─── INPUT DATA

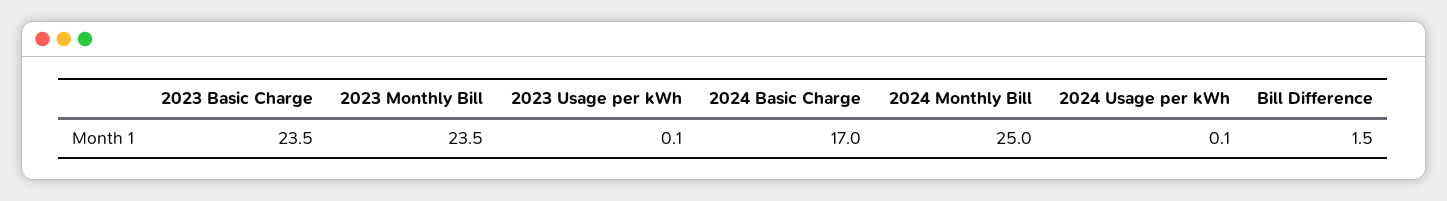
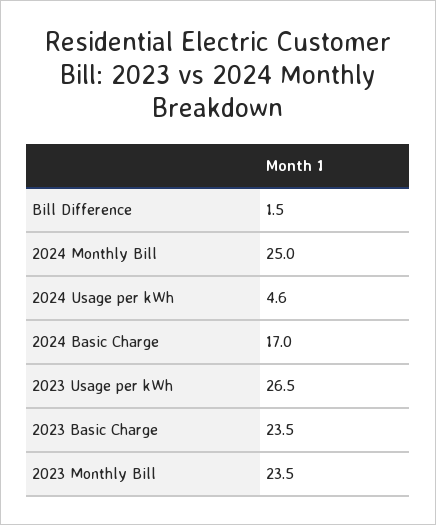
  {
    "2023 Basic Charge": 23.5,
    "2023 Monthly Bill": 23.5,
-   "2023 Usage per kWh": 0.1,
+   "2023 Usage per kWh": 26.5,
    "2024 Basic Charge": 17,
    "2024 Monthly Bill": 25,
-   "2024 Usage per kWh": 0.1,
+   "2024 Usage per kWh": 4.6,
    "Bill Difference": 1.5
  }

──────

▶ _WHAT IS EXPECTED_
The answer consists of every line above in which the word "Bill" occurs.

▶ _ANSWER BOX_
    "2023 Monthly Bill": 23.5,
    "2024 Monthly Bill": 25,
    "Bill Difference": 1.5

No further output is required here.